Extract the full set of records, then give each one again exactly.
——
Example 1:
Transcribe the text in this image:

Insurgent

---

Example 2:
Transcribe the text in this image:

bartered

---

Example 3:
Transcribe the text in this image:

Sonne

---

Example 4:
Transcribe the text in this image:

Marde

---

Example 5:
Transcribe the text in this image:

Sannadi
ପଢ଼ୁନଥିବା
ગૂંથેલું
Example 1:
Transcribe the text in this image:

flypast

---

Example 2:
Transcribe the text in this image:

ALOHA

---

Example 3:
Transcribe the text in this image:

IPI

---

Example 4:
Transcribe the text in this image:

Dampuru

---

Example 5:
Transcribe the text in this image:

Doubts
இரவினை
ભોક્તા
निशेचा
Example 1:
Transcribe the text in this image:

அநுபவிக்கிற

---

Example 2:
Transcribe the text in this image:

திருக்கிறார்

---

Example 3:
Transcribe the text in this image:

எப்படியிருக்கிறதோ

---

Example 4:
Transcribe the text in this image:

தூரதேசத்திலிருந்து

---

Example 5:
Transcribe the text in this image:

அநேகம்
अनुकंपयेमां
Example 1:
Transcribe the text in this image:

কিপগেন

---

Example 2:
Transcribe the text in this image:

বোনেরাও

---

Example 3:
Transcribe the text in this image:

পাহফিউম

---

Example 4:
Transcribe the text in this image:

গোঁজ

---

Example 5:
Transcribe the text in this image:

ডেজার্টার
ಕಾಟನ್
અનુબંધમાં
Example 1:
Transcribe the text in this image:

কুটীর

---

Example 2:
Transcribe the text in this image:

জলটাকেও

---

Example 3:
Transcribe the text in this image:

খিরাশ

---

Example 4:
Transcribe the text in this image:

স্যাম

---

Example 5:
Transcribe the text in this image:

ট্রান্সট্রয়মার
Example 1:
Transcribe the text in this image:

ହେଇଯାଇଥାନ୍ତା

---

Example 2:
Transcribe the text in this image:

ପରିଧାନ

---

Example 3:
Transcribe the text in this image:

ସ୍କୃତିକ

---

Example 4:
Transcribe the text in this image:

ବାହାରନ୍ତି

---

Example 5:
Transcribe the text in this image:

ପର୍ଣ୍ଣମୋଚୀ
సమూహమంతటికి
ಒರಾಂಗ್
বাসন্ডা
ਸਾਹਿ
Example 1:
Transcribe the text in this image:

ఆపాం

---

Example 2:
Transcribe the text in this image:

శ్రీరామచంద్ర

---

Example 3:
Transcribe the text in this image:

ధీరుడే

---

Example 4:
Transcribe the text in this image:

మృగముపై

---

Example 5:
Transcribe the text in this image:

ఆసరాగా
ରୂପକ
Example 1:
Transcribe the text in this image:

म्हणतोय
——
### Exercise result:
Example 1:
Transcribe the text in this image:

Insurgent

---

Example 2:
Transcribe the text in this image:

bartered

---

Example 3:
Transcribe the text in this image:

Sonne

---

Example 4:
Transcribe the text in this image:

Marde

---

Example 5:
Transcribe the text in this image:

Sannadi
ପଢ଼ୁନଥିବା
ગૂંથેલું
Example 1:
Transcribe the text in this image:

flypast

---

Example 2:
Transcribe the text in this image:

ALOHA

---

Example 3:
Transcribe the text in this image:

IPI

---

Example 4:
Transcribe the text in this image:

Dampuru

---

Example 5:
Transcribe the text in this image:

Doubts
இரவினை
ભોક્તા
निशेचा
Example 1:
Transcribe the text in this image:

அநுபவிக்கிற

---

Example 2:
Transcribe the text in this image:

திருக்கிறார்

---

Example 3:
Transcribe the text in this image:

எப்படியிருக்கிறதோ

---

Example 4:
Transcribe the text in this image:

தூரதேசத்திலிருந்து

---

Example 5:
Transcribe the text in this image:

அநேகம்
अनुकंपयेमां
Example 1:
Transcribe the text in this image:

কিপগেন

---

Example 2:
Transcribe the text in this image:

বোনেরাও

---

Example 3:
Transcribe the text in this image:

পাহফিউম

---

Example 4:
Transcribe the text in this image:

গোঁজ

---

Example 5:
Transcribe the text in this image:

ডেজার্টার
ಕಾಟನ್
અનુબંધમાં
Example 1:
Transcribe the text in this image:

কুটীর

---

Example 2:
Transcribe the text in this image:

জলটাকেও

---

Example 3:
Transcribe the text in this image:

খিরাশ

---

Example 4:
Transcribe the text in this image:

স্যাম

---

Example 5:
Transcribe the text in this image:

ট্রান্সট্রয়মার
Example 1:
Transcribe the text in this image:

ହେଇଯାଇଥାନ୍ତା

---

Example 2:
Transcribe the text in this image:

ପରିଧାନ

---

Example 3:
Transcribe the text in this image:

ସ୍କୃତିକ

---

Example 4:
Transcribe the text in this image:

ବାହାରନ୍ତି

---

Example 5:
Transcribe the text in this image:

ପର୍ଣ୍ଣମୋଚୀ
సమూహమంతటికి
ಒರಾಂಗ್
বাসন্ডা
ਸਾਹਿ
Example 1:
Transcribe the text in this image:

ఆపాం

---

Example 2:
Transcribe the text in this image:

శ్రీరామచంద్ర

---

Example 3:
Transcribe the text in this image:

ధీరుడే

---

Example 4:
Transcribe the text in this image:

మృగముపై

---

Example 5:
Transcribe the text in this image:

ఆసరాగా
ରୂପକ
Example 1:
Transcribe the text in this image:

म्हणतोय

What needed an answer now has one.